Une nouvelle étude majeure menée par des chercheurs d'Intermountain Health et de l'université de Stanford (États-Unis) révèle que la surprescription et la prescription inappropriée d'antibiotiques entraînent non seulement une résistance aux antibiotiques, mais causent également des dommages importants aux patients. C'est l'un des travaux les plus complets pour documenter l'impact de la surutilisation des antibiotiques dans la pratique clinique.
L'étude, publiée dans le Journal of Internal Medicine, a examiné 51 millions de consultations sur une période de 15 ans et s'est concentrée sur les infections des voies respiratoires supérieures où les antibiotiques étaient connus pour être surprescrits 50 % du temps. Les chercheurs ont découvert que certains des antibiotiques les plus dangereux étaient parfois couramment utilisés, entraînant chez un patient sur 300 des effets secondaires suffisamment graves pour nécessiter une visite de suivi chez le médecin, voire une hospitalisation.
Antibiotique : la probabilité de diagnostic d'événement indésirable a augmenté de 30 %
Pour obtenir les résultats de cette étude, les chercheurs ont examiné les réclamations d'assurance de la base de données Clinformatics Data Mark dans les 50 États des États-Unis entre décembre 2002 et décembre 2017. Ils ont trouvé 50,9 millions de réclamations pour infections des voies respiratoires supérieures, y compris sinusite, pharyngite, laryngite, bronchite et rhume, représentant 23 millions de patients.

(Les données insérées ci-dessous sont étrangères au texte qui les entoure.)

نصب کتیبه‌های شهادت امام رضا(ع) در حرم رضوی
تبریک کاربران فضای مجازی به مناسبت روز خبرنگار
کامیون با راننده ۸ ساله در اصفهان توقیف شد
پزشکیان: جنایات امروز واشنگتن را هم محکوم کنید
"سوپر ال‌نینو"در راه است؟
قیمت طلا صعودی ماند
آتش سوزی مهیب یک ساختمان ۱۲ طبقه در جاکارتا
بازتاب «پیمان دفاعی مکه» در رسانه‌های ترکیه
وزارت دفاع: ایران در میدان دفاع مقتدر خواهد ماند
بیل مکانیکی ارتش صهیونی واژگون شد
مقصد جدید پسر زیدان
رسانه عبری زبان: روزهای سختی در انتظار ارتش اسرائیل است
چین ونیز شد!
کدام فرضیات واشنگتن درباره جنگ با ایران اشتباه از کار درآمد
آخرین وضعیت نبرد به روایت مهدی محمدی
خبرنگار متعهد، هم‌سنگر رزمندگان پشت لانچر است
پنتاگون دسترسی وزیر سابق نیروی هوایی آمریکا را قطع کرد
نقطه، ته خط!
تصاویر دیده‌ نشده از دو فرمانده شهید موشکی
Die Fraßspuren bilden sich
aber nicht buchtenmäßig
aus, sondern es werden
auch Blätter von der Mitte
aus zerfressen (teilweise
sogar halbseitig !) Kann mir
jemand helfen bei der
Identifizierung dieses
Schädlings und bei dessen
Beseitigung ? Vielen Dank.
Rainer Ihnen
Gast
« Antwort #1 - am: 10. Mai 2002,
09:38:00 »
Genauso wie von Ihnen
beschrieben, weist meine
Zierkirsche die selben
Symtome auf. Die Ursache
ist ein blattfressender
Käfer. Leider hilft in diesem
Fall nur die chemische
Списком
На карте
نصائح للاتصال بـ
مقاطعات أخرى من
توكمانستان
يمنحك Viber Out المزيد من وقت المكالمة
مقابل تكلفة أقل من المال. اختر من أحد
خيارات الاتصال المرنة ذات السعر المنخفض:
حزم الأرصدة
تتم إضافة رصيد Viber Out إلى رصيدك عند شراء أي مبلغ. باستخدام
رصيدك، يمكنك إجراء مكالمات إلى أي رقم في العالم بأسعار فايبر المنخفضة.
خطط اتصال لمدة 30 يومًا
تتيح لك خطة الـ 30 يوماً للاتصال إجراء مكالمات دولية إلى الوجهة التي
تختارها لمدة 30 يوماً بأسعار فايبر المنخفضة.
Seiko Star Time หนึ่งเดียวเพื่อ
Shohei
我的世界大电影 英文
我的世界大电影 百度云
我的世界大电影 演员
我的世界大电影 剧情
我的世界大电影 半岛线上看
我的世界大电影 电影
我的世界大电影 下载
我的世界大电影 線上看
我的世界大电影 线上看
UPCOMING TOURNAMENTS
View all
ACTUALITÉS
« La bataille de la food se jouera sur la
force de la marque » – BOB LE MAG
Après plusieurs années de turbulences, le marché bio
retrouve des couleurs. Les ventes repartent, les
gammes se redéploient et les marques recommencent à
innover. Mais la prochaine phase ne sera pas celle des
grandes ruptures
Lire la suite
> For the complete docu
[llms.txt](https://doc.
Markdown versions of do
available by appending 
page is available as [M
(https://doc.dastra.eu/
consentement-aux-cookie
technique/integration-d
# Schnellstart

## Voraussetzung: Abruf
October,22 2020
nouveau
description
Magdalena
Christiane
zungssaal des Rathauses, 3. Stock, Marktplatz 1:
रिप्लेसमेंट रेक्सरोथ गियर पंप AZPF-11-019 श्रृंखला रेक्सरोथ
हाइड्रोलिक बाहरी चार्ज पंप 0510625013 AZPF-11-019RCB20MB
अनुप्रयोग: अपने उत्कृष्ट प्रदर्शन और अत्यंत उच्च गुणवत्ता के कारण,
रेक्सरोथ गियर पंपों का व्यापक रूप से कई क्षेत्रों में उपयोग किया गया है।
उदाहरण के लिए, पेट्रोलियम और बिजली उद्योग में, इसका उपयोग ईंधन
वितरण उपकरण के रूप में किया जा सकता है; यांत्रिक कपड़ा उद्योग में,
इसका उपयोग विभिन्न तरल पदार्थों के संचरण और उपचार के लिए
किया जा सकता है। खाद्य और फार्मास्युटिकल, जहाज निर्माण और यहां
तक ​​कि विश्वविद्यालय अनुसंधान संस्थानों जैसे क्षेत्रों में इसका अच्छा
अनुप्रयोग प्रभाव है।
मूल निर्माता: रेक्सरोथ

Les chercheurs ont ensuite identifié les cas où les patients recevaient et ne recevaient pas d'antibiotiques oraux pour ces types d'infection, et si ces patients recevaient un diagnostic de diarrhée, de candidose, d'infection à Clostridium difficile ou d'une combinaison de ces effets secondaires communs par la suite.
Ils ont constaté que 62,4 % de ces patients atteints d'infection des voies respiratoires supérieures obtenaient une ordonnance pour un antibiotique, ce qui correspond aux résultats des études antérieures. Après leurs visites initiales, 26 % de ces patients ont eu une visite de suivi en ambulatoire dans les 14 jours.
La probabilité qu'un patient reçoive un diagnostic d'événement indésirable a augmenté de 30 % pour ceux qui reçoivent des antibiotiques. Des événements indésirables consécutifs à la prise d'antibiotiques ont été trouvés dans pas moins d'une prescription sur 300, selon l'antibiotique prescrit, ou une prescription sur 1.150 au total.
"L'ampleur de ces événements indésirables graves est importante"
"Ces résultats soulignent que l'administration inappropriée d'antibiotiques aux patients cause des dommages réels et généralisés, a déclaré Harris Carmichael, chercheur principal de l'étude, dans un communiqué. Avoir ce genre d'effets secondaires chez un patient sur quelques centaines, voire milliers, peut sembler peu, mais lorsque vous examinez ce problème au niveau de la santé de la population, nous parlons de centaines de milliers d'effets indésirables, des événements suffisamment graves pour que ces patients aient besoin de soins supplémentaires de la part d'un médecin.”
Cela signifie des arrêts de travail, des visites inutiles chez le médecin et des risques d'infections graves qui peuvent durer des mois ou des années. "Avec des millions de visites pour des infections des voies respiratoires supérieures chaque année, l'ampleur de ces événements indésirables graves est importante", a ajouté le Dr Carmichael.
Les chercheurs ont également découvert que l'antibiotique Cefdinir était le quatrième antibiotique le plus prescrit pour ces patients, bien qu'il soit rarement recommandé par les directives de prescription comme traitement approprié pour les infections simples des voies respiratoires supérieures.
Prescrire des antibiotiques que lorsque cela est vraiment nécessaire
Ce médicament présentait également le deuxième risque le plus élevé d'entraîner un événement indésirable. Cela signifie que les patients se voient prescrire un médicament qui n'est pas du tout nécessaire ou qui n'est probablement pas le médicament le plus approprié pour leur état et qui cause régulièrement des dommages, a souligné le Dr Carmichael.
Il a ajouté que le risque d'événements indésirables est probablement beaucoup plus élevé, car ces résultats ne capturent que les visites de suivi où leur événement indésirable a été codé comme tel à des fins d'assurance. Cela signifie que les résultats n'incluent pas les événements indésirables pour lesquels les médecins n'ont pas codé cet effet secondaire spécifique, ni pour les patients qui n'étaient pas suffisamment malades pour être vus dans un cabinet médical.
Ces données soulignent le besoin de plus en plus important de programmes de gestion des antibiotiques, de sorte que les médecins suivent les directives de prescription et "ne prescrivent des antibiotiques que lorsque cela est vraiment nécessaire", a conclut le Dr Carmichael.